Exhibit A: Two years ago, I was walking around the grounds of the ATP tour stop in Scottsdale, an intimate tournament that allows many fans within an arm's length of players. A shirtless Rafter practiced on one of the few accessible-to-the-public side courts. A few people lounged on the grass, enjoying their lunch and an opportunity to soak up some sun away from the crowds. I, likewise, was hoped to accomplish the same. Coach-less and unseeded at the tournament, Rafter was hitting with an unidentifiable player and attracted little attention for nearly twenty minutes I was present. Packing up his equipment, the Australian (like most tennis pros) sent off some radar causing a half-dozen autograph seeking kids to descend into the area. Rafter graciously signed all autographs, leaving in his path more than one asking another which player they just received an autograph from. At least as far as my line of vision could see, Rafter progressed across the grounds with little notice. Rafter would lose his match later that day to future doubles partner, Jonas Bjorkman.

Sept 19, 2000 Patrick Rafter of Australia in action during the Men's Tennis Singles, First Round at the NSW Tennis Centre on Day Four of the Sydney Olympics in Sydney Australia (Photo by Allsport)














Exhibit B: This past year, I was walking around the grounds of the Newsweek Champions Cup in Indian Wells, California. A shirtless Rafter practiced on a side court accessible to the public. People of all ages were packed in about six-deep along the fences, while other went over to bleachers to get a view from a distance. ESPN cameras were rolling as the Australian warm-upped with Carlos Moya, while Luke Jensen practiced his lines about Rafter's upcoming early round match versus a rejuvenated Andre Agassi.

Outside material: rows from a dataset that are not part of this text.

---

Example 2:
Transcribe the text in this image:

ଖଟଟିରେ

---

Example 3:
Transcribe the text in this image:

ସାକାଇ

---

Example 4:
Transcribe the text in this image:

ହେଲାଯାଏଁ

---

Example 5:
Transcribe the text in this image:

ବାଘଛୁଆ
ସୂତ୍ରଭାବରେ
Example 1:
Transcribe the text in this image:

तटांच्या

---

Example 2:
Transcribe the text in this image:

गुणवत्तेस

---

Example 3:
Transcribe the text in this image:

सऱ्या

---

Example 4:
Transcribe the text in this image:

Upon finishing, Rafter did his bit for the sports network and progressed to the grounds where he was met by security guards to escort him across the grounds. He crossed the grounds in what I soon dubbed "Rafter's Comet," a mass of humanity surrounding the Australian with a "tail" trailing behind. This phenomenon was repeated itself during the tournament, with myself frighteningly being on the wrong side of the oncoming locomotive of people on more than one occasion.

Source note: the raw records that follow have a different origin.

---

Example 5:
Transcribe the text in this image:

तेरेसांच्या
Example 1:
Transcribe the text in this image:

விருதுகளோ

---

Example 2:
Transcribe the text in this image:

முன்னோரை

Later in the tournament, the bleacher seating on a side court was filled to capacity for a doubles match featuring the team of Rafter/Bjorkman. As Rafter approached, the noise level increased and some adult women were reduced to "Beatles-esque" squeals. Fellow countrymen, Mark Woodforde and Todd Woodbridge, were practicing on the next court paused to witness the lively entrance. The comrades exchanged "hey mates," but the grin on Woodbridge's face seemed to only be saying "better you than me with all of this attention." While Rafter lost early in singles in that Agassi match, him and Bjorkman went on to win the doubles title.

Photo by Ed Zafian

Rafter himself says the fun is out of his game: "Now the pressure's on. Before, it was like, Rafter will he win? Probably not. Now it's, Rafter he should be winning this match. It's a bit harder when the expectations are there." Rafter went on further to talk about life after the US Open win:

"(Winning the US Open has changed my life. I was just talking about this the other day to someone. It's not for the better; it's not me. You know, I' m not enjoying it so much. First of all, everyone notices you a lot more, especially at tournaments, everyone notices you. It's very hard to do private things that you used to do. Especially back home in Australia, it's just very difficult to relax. I mean, sure at times it's nice to have the people the limelight and things. Ninety percent of the time, you can't do what you want to do. There's just a whole lot more requests and things. I'm not a person that likes to say no, but I have to say no to a lot of things. That's the part I don't enjoy."

Can Rafter win another US Open or another Slam? A seemingly silly question, of course! What professional tennis player does not want to win one, two, ten, twenty Grand Slam titles? But it is interesting that even the official ATP Tour website recently offered up the following topic of discussion: "Your opinion of Patrick Rafter - is he truly a great player or just another `flash in the pan'?"

The real question is not IF Rafter can win another Slam but a more difficult one -- one that Rafter himself can not even probably answer -- does he really want to?